Pungli atau pungutan liar merajalela di jaringan transportasi barang lewat angkutan truk. Bahkan, kasus pungli di pelabuhan Tanjung Priok sempat jadi atensi Presiden Joko Widodo.
Jokowi sampai harus menelepon langsung Polri untuk menyelidiki dan memberantas pungli di Tanjung Priok. Lalu, apabila pungli merajalela, siapa yang harus mengeluarkan uang untuk memenuhinya?
Menurut Ketua Umum asosiasi pengusaha angkutan truk Keamanan dan Keselamatan Indonesia (Kamselindo) Kyatmaja Lookman pungli biasanya ditanggung oleh sopir. Namun, ada beberapa hal yang tetap harus ditanggung pengusaha juga.
SCROLL TO CONTINUE WITH CONTENT
"Memang ada yang pengusaha, ada yang sopir. Kalau ada anak kecil naik ke dalam truk dan menodongkan sajam dan minta uang jelas itu ya pengemudi yang nanggung," ungkap Kyatmaja dalam acara d'Rooftalk detikcom.
Namun apabila ada kerusakan yang terjadi pada truk akibat dari praktik palak memalak dan pungli maka pengusaha juga yang rugi. Dia bercerita pernah melihat kasus adanya perusakan aki truk oleh oknum pemalak, kerugian aki itu menurutnya harus ditanggung pengusaha.
"Ketika aki dicopot mobil masih nyala, dilempar ke bawah mobil, di jalan orang lain ambil aki tersebut. Masalah kayak gitu kan nggak mungkin pengemudi yang bayar.
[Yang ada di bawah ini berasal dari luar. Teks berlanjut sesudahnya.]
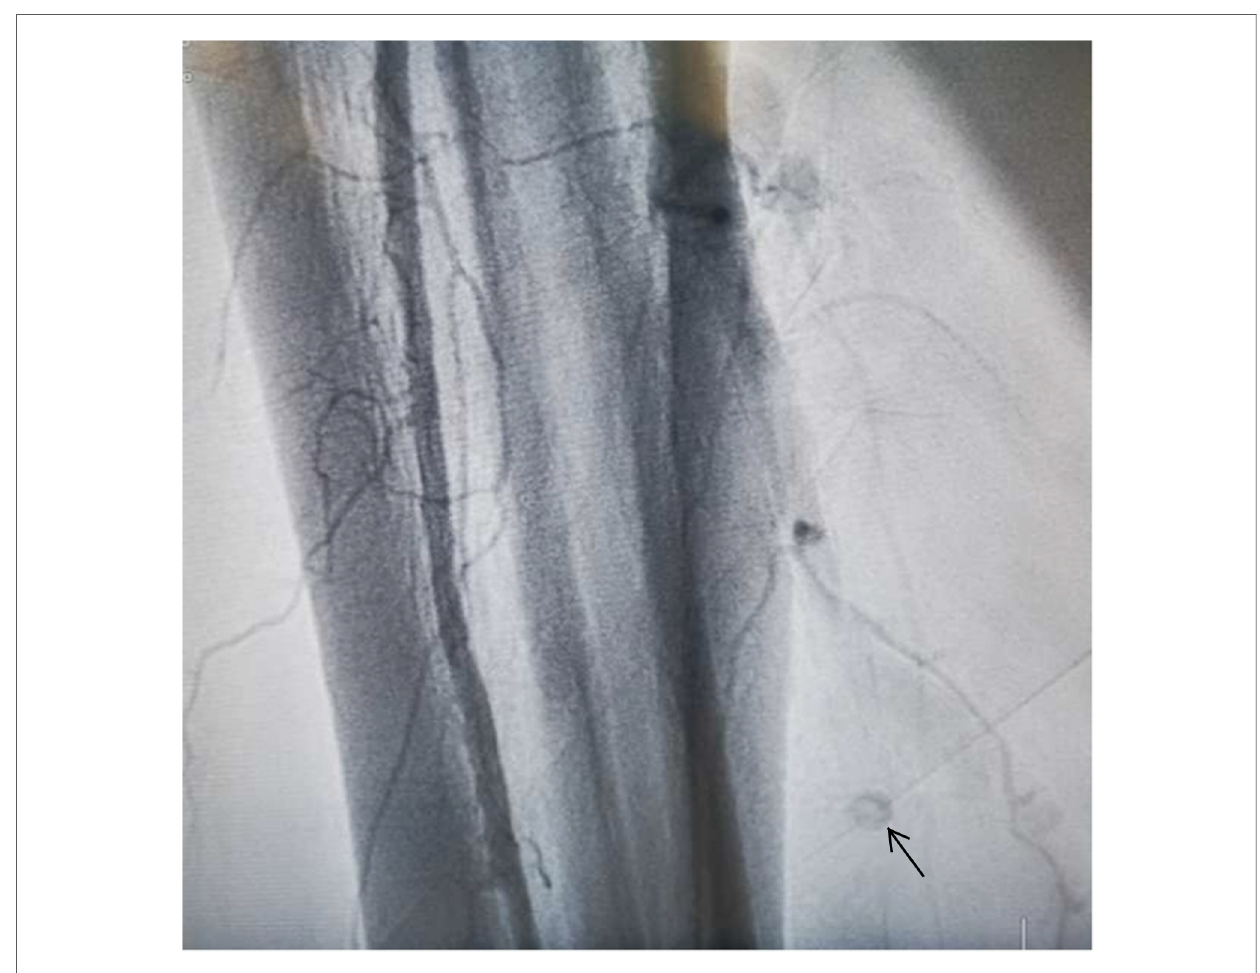
FIGURE 5 Lower limb artery angiography showing a fi lling defect (dark arrow) in the right peroneal artery.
Nilai kerugian itu beragam, ada dampak kecil besar," kata Kyatmaja.
Meski pungli di lapangan lebih banyak ditanggung oleh sopir truk, pengusaha juga merasa terbebani. Pasalnya, dengan adanya pungli para sopir meminta kenaikan ongkos jalan, kalau ongkos naik dampaknya ke harga pengiriman konsumen.
Namun, menurutnya saat ini konsumen jelas tidak akan mau menggunakan jasa pengiriman barang yang mahal, apalagi saat pandemi. Demi tetap mendapatkan pelanggan setia, maka tarif pengiriman tidak naik, otomatis pengusaha rugi juga.
"Ketika uang jalan diminta naik, kita tagih ke langganan. Nah kalau ngga mau, kita juga yang nanggung kan. Dilematis kita juga," kata Kyatmaja.